In my approach to food challenges my first question is does the patient / will the patient eat the food in question. If the answer is no then I generally do not proceed with the challenge. The next question that I will have is what is the risk of reaction and am I prepared to treat a severe reaction. If there is anything above a low level risk I generally will defer challenging in my office and work collaboratively with my colleagues at an academic setting to arrange for the patient to be challenged in a location with more advanced care available if needed.
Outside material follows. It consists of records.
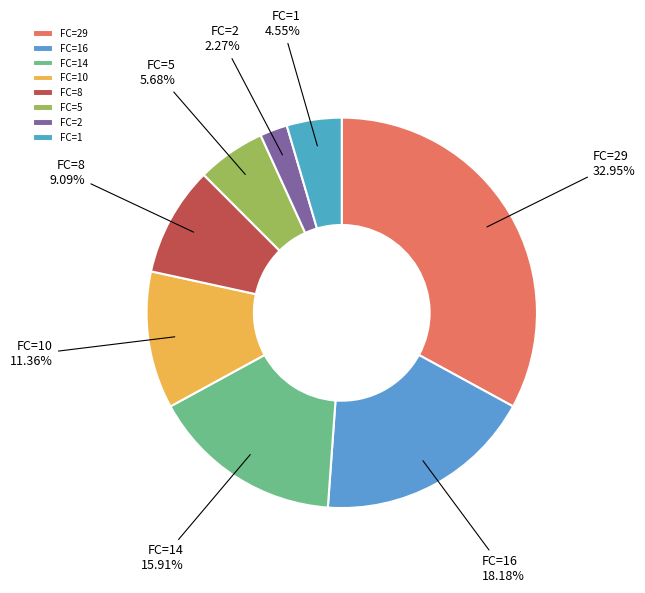

Count the number of slices in the pie.

8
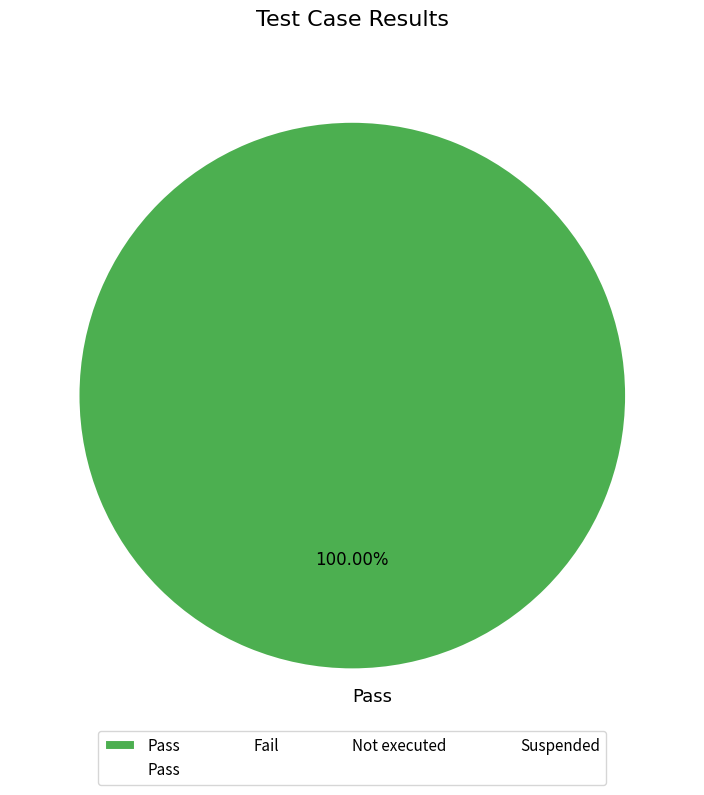

Rank the categories by value from lowest to highest.

Pass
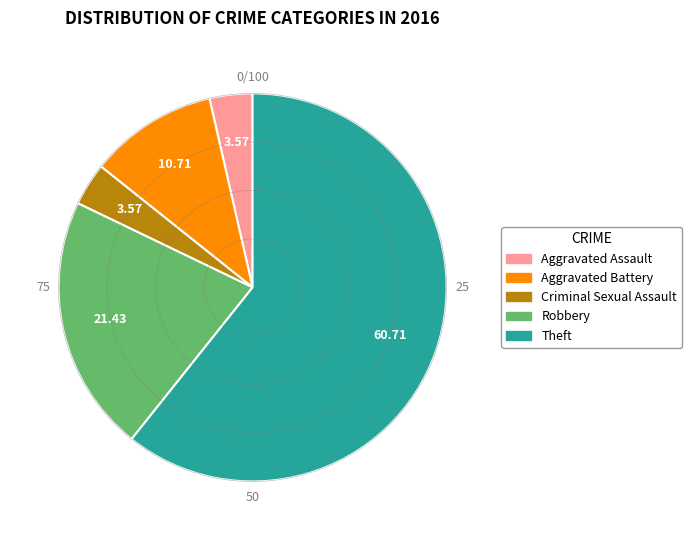

Between Robbery and Aggravated Assault, which is larger?

Robbery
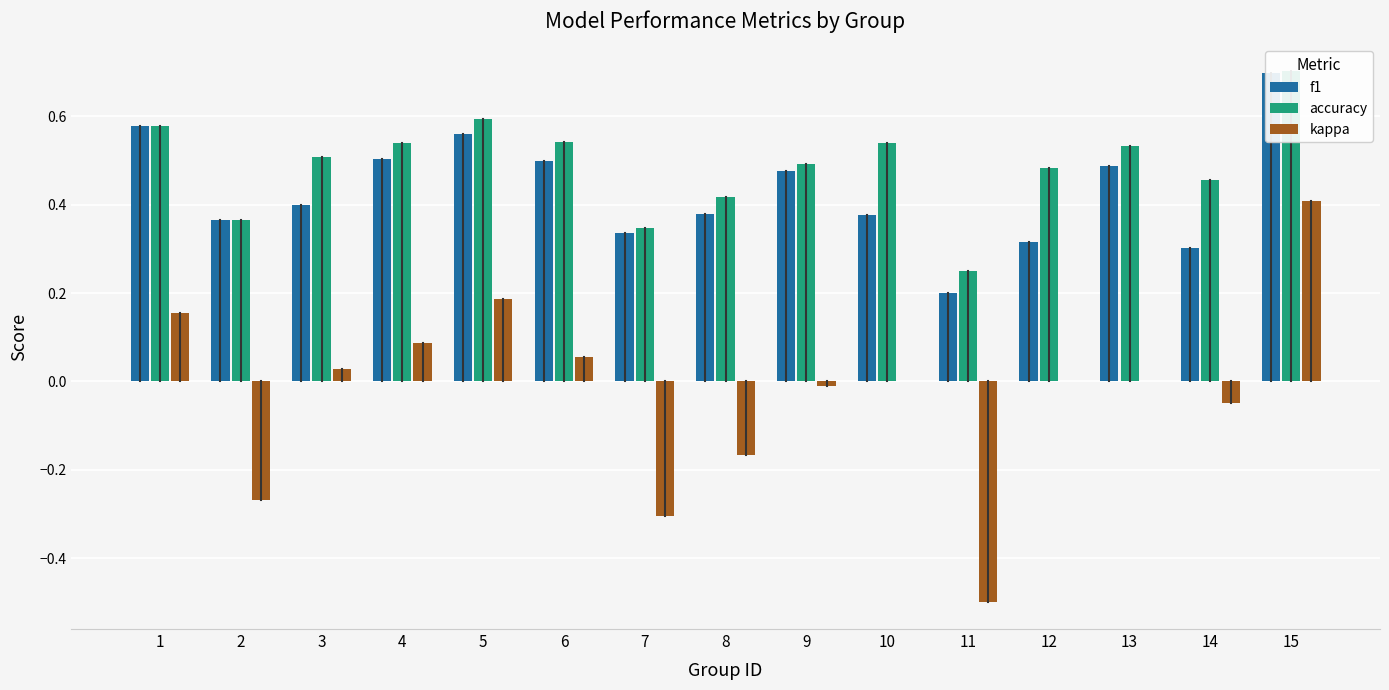

How many bars are there in total?

45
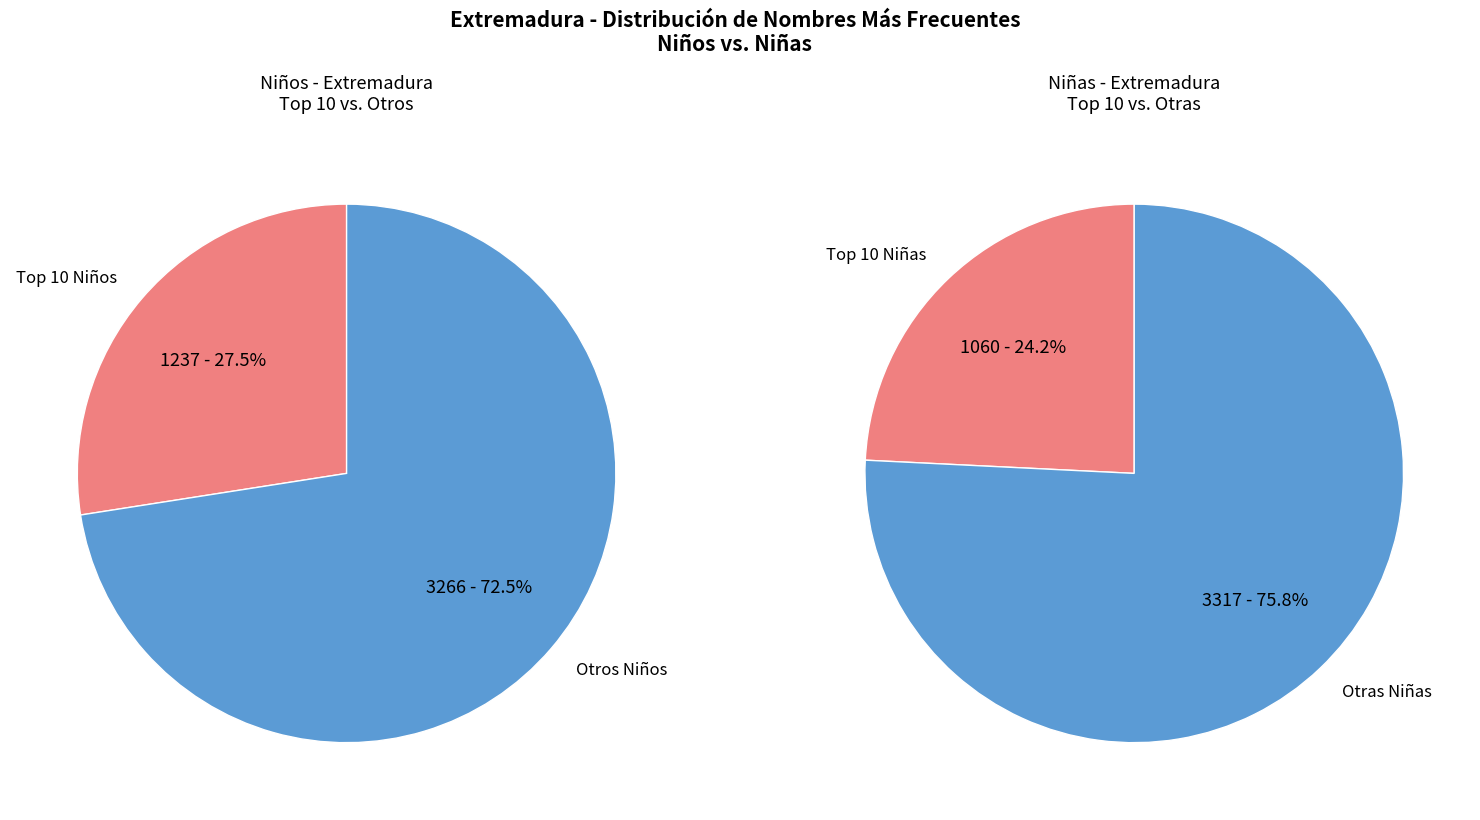

Is it true that 8 is 1% of the pie?

False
I did ask Dr Sicherer for his thoughts: "There is not a test to “differentiate true pea allergy from cross reactivity with peanut”. However, only a small percentage (~5%) of those with peanut allergy react to other beans. When they do, the offenders are more often lupine, chick pea, lentil and green pea (over navy, lima, green bean). It is very common for someone with a positive test to peanut to test positive to other legumes (~50%); clearly most tolerate the food anyway. The scenario here only includes a history of spitting out the peas. I wonder if this is a recent or remote history, since he is 14 years old now. We might be a little suspicious that he “felt something” like a mouth itch and spit it out, but it would be interesting to hear from him or the family more about that. If he already eats other beans (soy, navy, chick pea, etc.) I would count that as indicating less likely pea allergy. If he said he spit it out because it is green and he does not like the look/feel/taste I would be less convinced than if he said it made him itchy. At the end of the day, a food challenge may be needed/warranted but that depends probably on whether the spitting out was recent or remote and if he cares to eat them."

Sicherer SH. Clinical implications of cross-reacting food proteins. J Allergy Clin Immunol 2001;108:881-90.